A dealer involved in supplying crack cocaine and heroin in the Great Yarmouth area, which is said to have netted more than £80,000, has been ordered to pay back just £467.

Sonny Patience, 21, from London, along with two other men, was convicted of conspiracy to supply Class A drugs and was jailed for four years back in December, last year.

Patience was back before Norwich Crown Court for a confiscation hearing to try to claw back any cash back or assets.

John Morgans, prosecuting, said that the benefit figure for the drug dealing operation in Great Yarmouth was put at £82,362, but said that Patience had very few assets although there was an iPhone seized belonging to Patience at the time of his arrest.

He said the amount which could be realised was just £467 and he said that the property and cash was already being held by police, so there should not be any problem in making the order.

Patience did not appear in person at the hearing but his barrister Matthew McNiff said the order was agreed between all parties.

Judge Stephen Holt made the order and said that Patience would need to serve a further three months in default of not making the payment.

At his sentencing hearing, the court heard how Patience was observed with others supplying drugs between July and October as part of Operation Gravity, which is an on-going initiative to crack down on drugs supply and county lines drug dealing.

Police seized a number of mobile phones, cash and an amount of cannabis as well as a number of wraps of crack cocaine and heroin.

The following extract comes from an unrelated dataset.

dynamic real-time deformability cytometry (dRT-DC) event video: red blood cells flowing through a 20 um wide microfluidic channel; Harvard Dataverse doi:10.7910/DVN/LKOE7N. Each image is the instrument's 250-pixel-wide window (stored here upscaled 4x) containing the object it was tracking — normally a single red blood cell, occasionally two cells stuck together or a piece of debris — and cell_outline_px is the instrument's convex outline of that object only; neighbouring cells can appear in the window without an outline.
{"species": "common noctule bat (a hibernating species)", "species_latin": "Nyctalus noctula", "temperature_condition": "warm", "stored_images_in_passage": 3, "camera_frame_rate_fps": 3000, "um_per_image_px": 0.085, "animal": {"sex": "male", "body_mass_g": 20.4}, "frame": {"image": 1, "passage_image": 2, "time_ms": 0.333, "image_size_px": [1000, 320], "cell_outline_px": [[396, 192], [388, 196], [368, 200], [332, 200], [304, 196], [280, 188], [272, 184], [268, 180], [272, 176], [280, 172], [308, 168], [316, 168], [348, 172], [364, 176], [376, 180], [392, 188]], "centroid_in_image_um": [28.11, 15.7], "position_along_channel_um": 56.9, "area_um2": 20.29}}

Afterwards Det Con Elliot Forbes said it was part of the continued effort by police to tackle the supply of Class A drugs in Great Yarmouth.

He said: 'I hope the sentencing reassures the local community that we will not tolerate this kind of activity in the town and we will seek to prosecute those breaking the law.'

Since Operation Gravity was launched in November 2016 by Norfolk police there have been hundreds of arrests as well as weapons seized and thousands of pounds of drugs have also been taken off the streets.

The initiative, which has a multi-agency approach, aims to disrupt drugs markets in Norfolk.